El edil ha explicado que el Consistorio es plenamente conocedor de la situación y que, desde el área de Urbanismo, se abrió hace meses un expediente de disciplina urbanística que ha derivado en la imposición de cinco multas coercitivas sucesivas para intentar forzar un cambio en el uso del local. No obstante, señaló que la propietaria de la bajera se ha negado a presentar una denuncia formal para recuperarla, lo que complica la actuación municipal al tratarse de un conflicto de carácter privado. “A pesar de ello, no nos conformamos y estamos valorando, junto a Policía Municipal, otras vías de intervención más extraordinarias”, ha asegurado.

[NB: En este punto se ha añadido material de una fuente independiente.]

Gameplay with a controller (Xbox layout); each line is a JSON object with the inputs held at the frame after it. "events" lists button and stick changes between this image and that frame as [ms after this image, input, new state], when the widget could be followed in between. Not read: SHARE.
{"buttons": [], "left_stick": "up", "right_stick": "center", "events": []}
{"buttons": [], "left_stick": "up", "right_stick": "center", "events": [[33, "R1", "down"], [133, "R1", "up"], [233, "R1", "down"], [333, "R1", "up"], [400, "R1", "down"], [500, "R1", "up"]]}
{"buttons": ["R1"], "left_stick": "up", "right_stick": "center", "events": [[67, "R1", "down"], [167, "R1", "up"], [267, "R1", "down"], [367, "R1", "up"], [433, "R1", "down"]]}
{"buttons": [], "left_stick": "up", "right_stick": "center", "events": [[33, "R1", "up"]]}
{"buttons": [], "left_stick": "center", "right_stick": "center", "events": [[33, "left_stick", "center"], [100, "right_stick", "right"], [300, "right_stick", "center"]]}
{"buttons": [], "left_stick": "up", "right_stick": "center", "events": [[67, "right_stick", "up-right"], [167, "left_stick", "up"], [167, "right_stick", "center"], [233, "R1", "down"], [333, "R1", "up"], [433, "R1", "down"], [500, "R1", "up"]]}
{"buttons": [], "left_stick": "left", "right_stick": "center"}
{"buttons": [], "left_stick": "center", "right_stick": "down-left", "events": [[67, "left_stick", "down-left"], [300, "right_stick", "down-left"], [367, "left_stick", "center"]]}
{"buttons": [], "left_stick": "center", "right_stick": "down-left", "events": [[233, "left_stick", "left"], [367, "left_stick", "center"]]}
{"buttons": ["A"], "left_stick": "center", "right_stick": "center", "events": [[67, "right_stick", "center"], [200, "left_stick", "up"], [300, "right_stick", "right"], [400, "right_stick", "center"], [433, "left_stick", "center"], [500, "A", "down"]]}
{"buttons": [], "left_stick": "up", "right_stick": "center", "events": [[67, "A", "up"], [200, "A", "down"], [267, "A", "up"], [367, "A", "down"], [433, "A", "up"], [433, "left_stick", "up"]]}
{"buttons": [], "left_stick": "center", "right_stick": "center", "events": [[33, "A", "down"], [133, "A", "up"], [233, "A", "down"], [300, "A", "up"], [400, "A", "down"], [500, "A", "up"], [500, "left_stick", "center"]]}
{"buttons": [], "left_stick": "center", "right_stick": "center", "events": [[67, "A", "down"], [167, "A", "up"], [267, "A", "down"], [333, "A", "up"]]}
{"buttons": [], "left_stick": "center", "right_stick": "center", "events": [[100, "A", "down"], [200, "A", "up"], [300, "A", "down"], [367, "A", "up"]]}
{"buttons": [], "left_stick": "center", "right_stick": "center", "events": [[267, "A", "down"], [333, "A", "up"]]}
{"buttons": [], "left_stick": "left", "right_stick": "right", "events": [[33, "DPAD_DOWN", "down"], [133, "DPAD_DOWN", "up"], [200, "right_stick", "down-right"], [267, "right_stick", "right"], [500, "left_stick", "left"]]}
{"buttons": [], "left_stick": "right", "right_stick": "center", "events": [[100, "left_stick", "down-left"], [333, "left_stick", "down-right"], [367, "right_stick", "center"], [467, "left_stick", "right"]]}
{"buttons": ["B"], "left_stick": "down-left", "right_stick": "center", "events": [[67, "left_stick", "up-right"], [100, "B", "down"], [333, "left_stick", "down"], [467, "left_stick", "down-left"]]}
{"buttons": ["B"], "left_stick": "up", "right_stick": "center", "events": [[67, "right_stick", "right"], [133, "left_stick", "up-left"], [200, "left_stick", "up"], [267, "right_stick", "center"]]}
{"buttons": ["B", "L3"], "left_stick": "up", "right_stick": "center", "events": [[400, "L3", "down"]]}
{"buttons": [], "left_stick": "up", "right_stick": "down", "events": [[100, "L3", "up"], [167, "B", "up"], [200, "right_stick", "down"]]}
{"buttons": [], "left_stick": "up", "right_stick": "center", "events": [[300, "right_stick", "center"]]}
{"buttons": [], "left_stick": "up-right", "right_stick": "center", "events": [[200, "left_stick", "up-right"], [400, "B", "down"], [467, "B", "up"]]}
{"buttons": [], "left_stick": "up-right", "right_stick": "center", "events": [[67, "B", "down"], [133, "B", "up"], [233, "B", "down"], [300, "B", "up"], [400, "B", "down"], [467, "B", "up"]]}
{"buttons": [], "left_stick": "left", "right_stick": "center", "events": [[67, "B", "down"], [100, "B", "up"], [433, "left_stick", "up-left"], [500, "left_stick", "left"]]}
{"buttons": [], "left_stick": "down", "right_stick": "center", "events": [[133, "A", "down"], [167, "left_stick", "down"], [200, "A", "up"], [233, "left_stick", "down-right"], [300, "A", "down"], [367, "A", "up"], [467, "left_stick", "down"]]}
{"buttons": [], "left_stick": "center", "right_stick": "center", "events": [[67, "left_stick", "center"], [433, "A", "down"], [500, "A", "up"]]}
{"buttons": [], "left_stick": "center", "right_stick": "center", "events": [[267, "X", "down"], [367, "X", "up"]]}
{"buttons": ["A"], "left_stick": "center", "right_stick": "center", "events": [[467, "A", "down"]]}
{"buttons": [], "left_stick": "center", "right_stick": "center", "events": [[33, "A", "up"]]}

Frente a esta explicación, los vecinos del edificio afectado y de calles colindantes denuncian una situación que califican de “límite, cronificada e intolerable”. Alertan de que la okupación ha convertido el entorno en un foco permanente de inseguridad, insalubridad y degradación social, sin una respuesta eficaz por parte del Ayuntamiento pese a conocer los hechos desde hace tiempo.

El malestar vecinal quedó patente el pasado 15 de enero, cuando cerca de medio centenar de personas acudieron a una reunión en el Centro Cívico de Azpilagaña. La asistencia superó la capacidad de la sala, un dato que, según los residentes, refleja el nivel de alarma social y el hartazgo de un barrio que se siente abandonado por la Administración.

Entre las principales preocupaciones figura la seguridad de los menores. Los vecinos aseguran que evitan que sus hijos circulen solos por la zona y denuncian un aumento de robos en viviendas. También alertan de conductas incívicas habituales en la plaza contigua y de la presencia de menores que acuden a la bajera para trapichear, una situación que consideran una grave dejación de las obligaciones públicas en materia de protección y seguridad ciudadana.

Según detallan, el local, de titularidad privada, está ocupado por personas no identificadas, con enganches ilegales a las redes de agua y electricidad, hogueras en el interior, ruidos constantes y un trasiego continuo de personas presuntamente vinculado al consumo y tráfico de drogas. Los daños en los elementos comunes han obligado a la comunidad de propietarios a asumir reparaciones reiteradas para evitar riesgos mayores.

Enganche a la electricidad de un vecino. cedida

Aunque reconocen las intervenciones de la Policía Municipal, consideran que se han limitado a actuaciones puntuales sin medidas estructurales que pongan fin a la ocupación. En este sentido, el concejal de Seguridad Ciudadana, Endika Alonso, ha confirmado el contacto directo de la Policía Municipal con la propiedad y la comunidad vecinal, así como la presencia reciente de agentes de Policía Comunitaria en una reunión con los afectados.

La comunidad de propietarios ha requerido sin éxito a la propietaria para que ejerza acciones legales y ha solicitado al Ayuntamiento inspecciones y medidas cautelares urgentes. Los vecinos recuerdan que el Consistorio tiene la obligación de actuar cuando existen riesgos para la seguridad, la salubridad y la protección de menores.